Cuba atrapa(da)
La mirada de los cubanos convierte al observador extranjero en un ser transparente, un fantasma que pasa desapercibido a su alrededor sin causar la menor incidencia
josé manuel fernández
Jaén
Martes, 26 de noviembre 2019, 23:51
La mirada de los cubanos convierte al observador extranjero en un ser transparente, un fantasma que pasa desapercibido a su alrededor sin causar la menor ... incidencia. Para ellos, no existe otra cosa que lo más inmediato y tangible, es decir, sobrevivir. Lo demás constituye sólo una escenografía a la que están acostumbrados pero de la que ya no esperan nada. Sobrevivir al día a día, solo eso. No hay momento para el descanso ni para la desesperación. La Habana, su trajín miserable, como estado de ánimo.
Desde el interior de la vidriera del ojo de buey gigante, la ciudad caribeña se nos presenta como un curioso y distante parque temático, tan primitivo como irreconocible. Una ciudad gastada, abandonada o virginal, según los ojos benevolentes del turista quieran verla. Un parque temático protegido del manoseo extranjero. Desde la comodidad de un crucero de lujo, la miseria se acentúa aunque parezca lejana, como un atractivo más por el que abonar una tasa de visado en la aduana del destartalado puerto. Desde los ventanales del buque, que disipan el calor y la suciedad, todo se vuelve un sueño perezoso.
Hablar con los cubanos no despierta del desencanto. Celia, una joven maestra que deambula ebria por el centro de la ciudad en una búsqueda incierta de algo que mejore su existencia cotidiana, quizás un trago de ron, no logra encontrar las palabras a ese estado precario de todo lo que la rodea. En Cuba no hay libertad de expresión, acaba por decir, un poco temerosa y confundida sobre el significado de sus palabras. No hay libertad de expresión, pero es que tampoco hay comida, ni medicinas, ni libros o lapiceros para los escolares, ni vivienda digna para quien no sea funcionario del régimen. Ahí andan.
El caso es que, al cabo del día, Celia, como tantos otros, siempre alcanzará el objetivo de sobrevivir, de una u otra forma, quizás inconfesable. La patria provee el resto de lo poco que se tiene: un poco de arroz con frijoles, pollo o cerdo para los privilegiados, en el mejor de los casos, y cuatro trapitos para los niños. Mañana será otro día.

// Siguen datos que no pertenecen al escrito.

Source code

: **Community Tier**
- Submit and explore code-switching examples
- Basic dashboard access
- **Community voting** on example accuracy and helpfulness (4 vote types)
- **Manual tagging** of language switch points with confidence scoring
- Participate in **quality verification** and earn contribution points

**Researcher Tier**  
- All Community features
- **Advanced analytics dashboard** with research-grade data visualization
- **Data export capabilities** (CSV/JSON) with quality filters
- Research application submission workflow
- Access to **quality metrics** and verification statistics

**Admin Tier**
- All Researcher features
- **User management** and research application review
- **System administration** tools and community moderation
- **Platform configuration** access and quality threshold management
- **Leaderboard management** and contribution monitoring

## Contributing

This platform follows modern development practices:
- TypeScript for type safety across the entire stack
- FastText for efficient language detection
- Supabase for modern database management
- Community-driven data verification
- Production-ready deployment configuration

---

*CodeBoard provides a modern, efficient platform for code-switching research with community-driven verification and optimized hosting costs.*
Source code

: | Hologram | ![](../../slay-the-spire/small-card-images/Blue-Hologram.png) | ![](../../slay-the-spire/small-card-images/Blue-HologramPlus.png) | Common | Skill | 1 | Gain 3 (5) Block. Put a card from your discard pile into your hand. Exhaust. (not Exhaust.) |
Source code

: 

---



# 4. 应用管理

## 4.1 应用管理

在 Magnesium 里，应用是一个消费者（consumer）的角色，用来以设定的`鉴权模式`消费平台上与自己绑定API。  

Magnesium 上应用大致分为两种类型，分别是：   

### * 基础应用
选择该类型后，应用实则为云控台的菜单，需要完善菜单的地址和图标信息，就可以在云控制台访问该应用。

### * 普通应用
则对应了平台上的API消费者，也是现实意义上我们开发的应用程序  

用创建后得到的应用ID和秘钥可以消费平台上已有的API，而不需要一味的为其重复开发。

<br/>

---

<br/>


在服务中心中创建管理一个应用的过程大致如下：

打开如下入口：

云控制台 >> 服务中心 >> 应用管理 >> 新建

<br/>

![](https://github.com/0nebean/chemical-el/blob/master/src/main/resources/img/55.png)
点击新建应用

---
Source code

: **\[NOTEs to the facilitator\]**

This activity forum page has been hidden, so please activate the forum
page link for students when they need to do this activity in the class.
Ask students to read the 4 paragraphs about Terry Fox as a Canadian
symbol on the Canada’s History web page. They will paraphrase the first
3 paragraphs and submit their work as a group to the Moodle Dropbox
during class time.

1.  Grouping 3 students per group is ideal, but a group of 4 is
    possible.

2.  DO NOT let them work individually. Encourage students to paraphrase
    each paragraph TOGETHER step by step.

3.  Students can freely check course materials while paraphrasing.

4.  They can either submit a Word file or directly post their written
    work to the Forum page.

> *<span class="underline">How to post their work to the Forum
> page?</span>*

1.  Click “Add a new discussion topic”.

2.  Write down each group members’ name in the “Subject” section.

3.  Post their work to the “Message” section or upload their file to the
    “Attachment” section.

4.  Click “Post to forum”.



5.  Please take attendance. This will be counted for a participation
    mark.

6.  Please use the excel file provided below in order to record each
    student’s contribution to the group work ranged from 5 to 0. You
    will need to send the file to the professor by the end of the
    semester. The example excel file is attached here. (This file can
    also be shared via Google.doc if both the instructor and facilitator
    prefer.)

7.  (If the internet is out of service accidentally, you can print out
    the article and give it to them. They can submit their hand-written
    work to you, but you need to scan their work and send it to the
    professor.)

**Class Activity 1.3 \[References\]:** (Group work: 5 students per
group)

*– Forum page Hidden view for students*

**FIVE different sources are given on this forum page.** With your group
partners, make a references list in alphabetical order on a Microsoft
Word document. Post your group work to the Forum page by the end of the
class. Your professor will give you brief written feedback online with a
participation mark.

Para Leonor, una apacible viejecita, las cosas son distintas: ella recibe las atenciones de su hija, una joven cubana que, por la vía del matrimonio, alcanzó la nacionalidad italiana, y con el pasaporte europeo, un sueldo digno de una cadena hotelera que les permite a ambas vivir holgadamente. Dice la ancianita, que el arroz a la cubana que conocemos aquí, deja de ser una «comida de putas» cuando se rescata la receta original. Entonces se convierte en un «plato bien rico», siempre que no le falte carne o tocino ni todos los condimentos tradicionales de la buena cocina criolla.
Su tiempo lo dedica ahora a la vida contemplativa, jugando con un móvil sin conexión, sentada y acicalada en un banco del parque habilitado junto al nuevo Capitolio, que es la estampa más aseada que la dictadura puede ofrecer a los visitantes.
Los jóvenes que no visten uniforme sueñan en cambio con subir algún día a un avión o un barco y perder de vista el sueño socialista del comandante Fidel. Entre tanto, sonríen al turista o le miran con indiferencia.
Cuba es de los cubanos, sencillamente porque no puede ser de nadie más. ¿Quién querría los despojos de un sueño de pobreza? Podría escribir otra cosa, sobre sueños inalcanzables, pero La Habana resulta ahora una decepción humillante.
Por eso, los habitantes de la isla observan con desdén el enorme crucero anclado frente al Malecón. Cuba atrapa, dice mi interlocutor, hay algo en sus calles abandonadas que se mete dentro del alma del visitante. No sé si fue un sueño para ellos esta situación, más parece una pesadilla.
Sí, Cuba atrapa, con sus calles abandonadas, sus casas coloniales en ruina, la mirada melancólica de sus gentes, la dignidad de sus gestos, las caricias de sus palabras. Pero más parece que los atrapados sean ellos.